研究課題/領域番号 |
00J02646
|
研究種目 |
特別研究員奨励費
|
配分区分 | 補助金 |
応募区分 | 国内 |
研究分野 |
医薬分子機能学
|
研究機関 | 京都大学 |
研究代表者 |
浦上 裕美子 京都大学, 医学研究科, 特別研究員(PD)
|
研究期間 (年度) |
2000 – 2002
|
研究課題ステータス |
完了 (2002年度)
|
配分額 *注記 |
3,900千円 (直接経費: 3,900千円)
2002年度: 1,200千円 (直接経費: 1,200千円)
2001年度: 1,200千円 (直接経費: 1,200千円)
2000年度: 1,500千円 (直接経費: 1,500千円)
|
キーワード | 薬物排泄 / 有機カチオントランスポータ / クローニング / スプライシングバリアント / 薬物認識特性 / クレアチニン / GFR |
研究概要 |
腎尿細管に発現する有機カチオントランスポータ(OCT)は、塩基性薬物や不要代謝物の尿細管分泌を担っている。本研究では、hOCT2を中心としたヒト有機カチオントランスポータ群の基質認識特性、並びに腎機能の指標であるクレアチニンの輸送に対するhOCT2の関与について検討した。 ヒト腎cDNAライブラリーから、hOCT2のスプライシングバリアントであるhOCT2-A cDNAの単離に成功した。hOCT2-Aは483個のアミノ酸からなり、hOCT2と81%のアミノ酸相同性を示した。hOCT2-A mRNAは腎に強く発現すること、弱いながらも骨髄、精巣や胎盤などにも発現が認められた。hOCT2及びhOCT2-Aのカチオン性薬物に対する親和性は、hOCT2-AはhOCT2に比べて多くのカチオン性薬物に対し高親和性であることが判明した。

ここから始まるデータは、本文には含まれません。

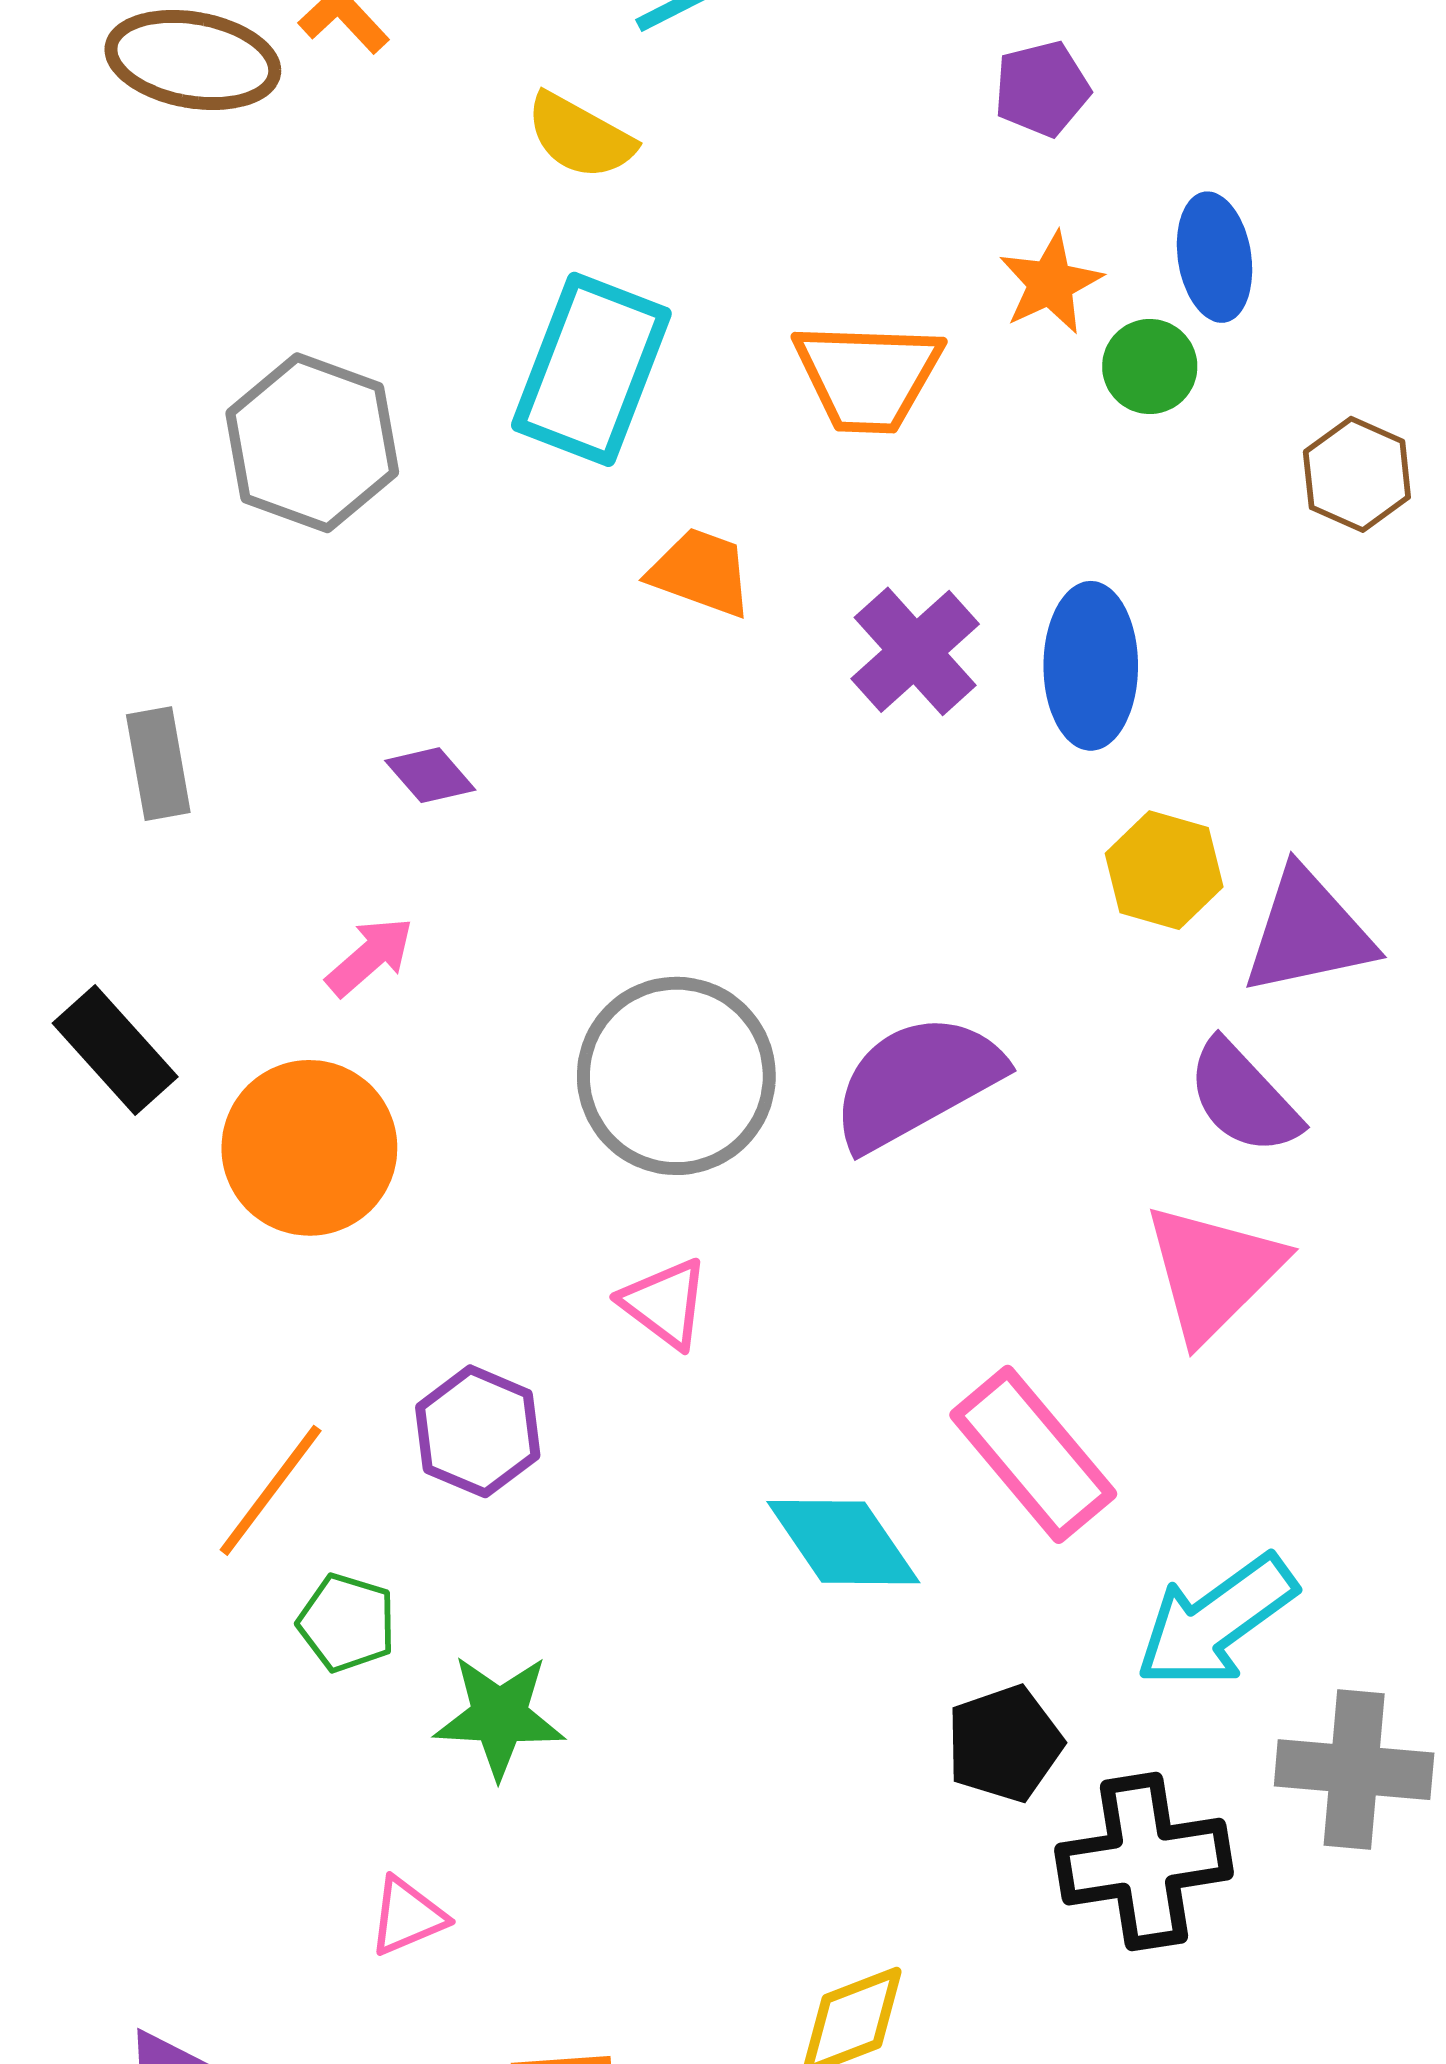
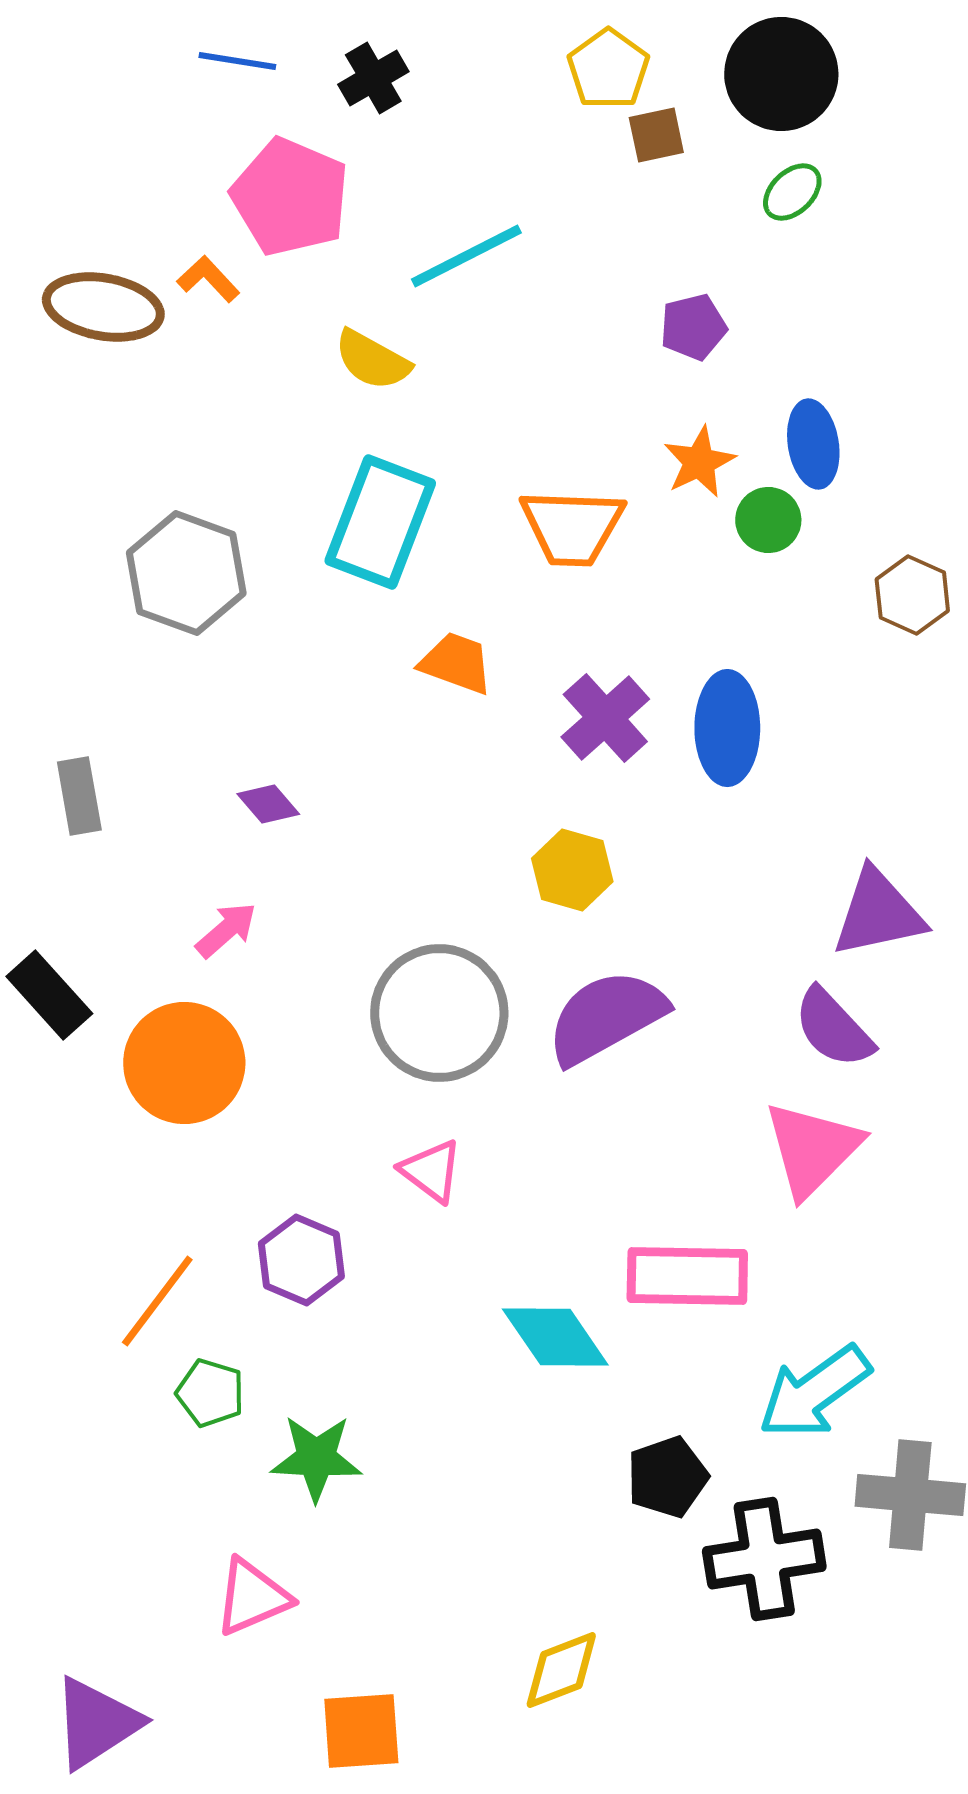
yellow hexagon: (1164, 870) -> (572, 870), moved
pink rectangle: (1033, 1454) -> (687, 1276), turned -49
pink triangle: (407, 1916) -> (252, 1597), size x1.4

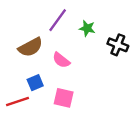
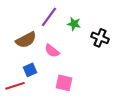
pink square: (64, 98) -> (64, 83), moved

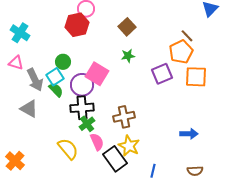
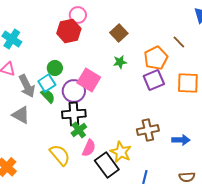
orange pentagon: (181, 52) -> (156, 58), moved
brown cross: (124, 117) -> (148, 130), moved
pink semicircle: (97, 142) -> (89, 148), turned 48

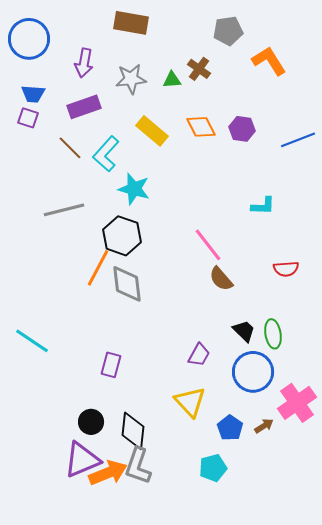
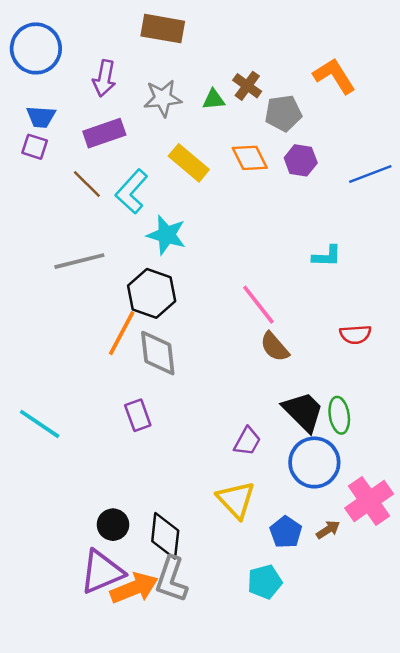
gray pentagon: (228, 31) -> (283, 113), moved
black trapezoid: (244, 331) -> (303, 411), size x1.5
purple rectangle: (111, 365) -> (138, 415), moved, turned -35

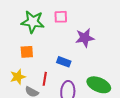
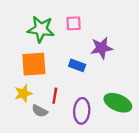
orange square: (27, 52) -> (34, 64), size x1.6
blue rectangle: (64, 62) -> (77, 65), moved

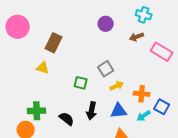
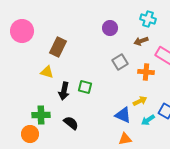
gray square: (106, 69) -> (120, 62), moved
yellow arrow: (117, 86) -> (140, 101), moved
orange cross: (142, 94) -> (146, 72), moved
black arrow: (92, 111) -> (64, 91), moved
blue triangle: (119, 111) -> (123, 115), turned 30

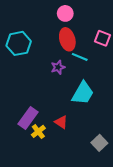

以上の結果から、hOCT2-AはhOCT2と異なった薬物認識特性をもつ高親和性の新規有機カチオントランスポータであり、カチオン性薬物腎動態の多様性を担うこと明らかにした。 糸球体濾過量(GFR)は腎機能の重要な指標であり、クレアチニンクリアランス(Ccr)が評価方法として汎用されている。しかし、クレアチニンの腎排泄は糸球体濾過だけでなく尿細管分泌も関与するため、Ccrが実際のGFRより高くなることが指摘されている。尿細管上皮細胞におけるクレアチニンの輸送に有機イオン輸送系の関与が示唆されてきたが、その分子的実体については未解明であった。本研究によって、ヒト腎における側底膜側からのクレアチニン取り込みにhOCT2が関与することを初めて明らかにすることができた。さらに、hOCT2を介したクレアチニン取り込みは、シメチジンやトリメトプリムなど、種々カチオン性薬物によって阻害されることを見出した。これらの結果は、Ccrを用いたGFRの正確な評価方法を確立する上で極めて有用な情報である。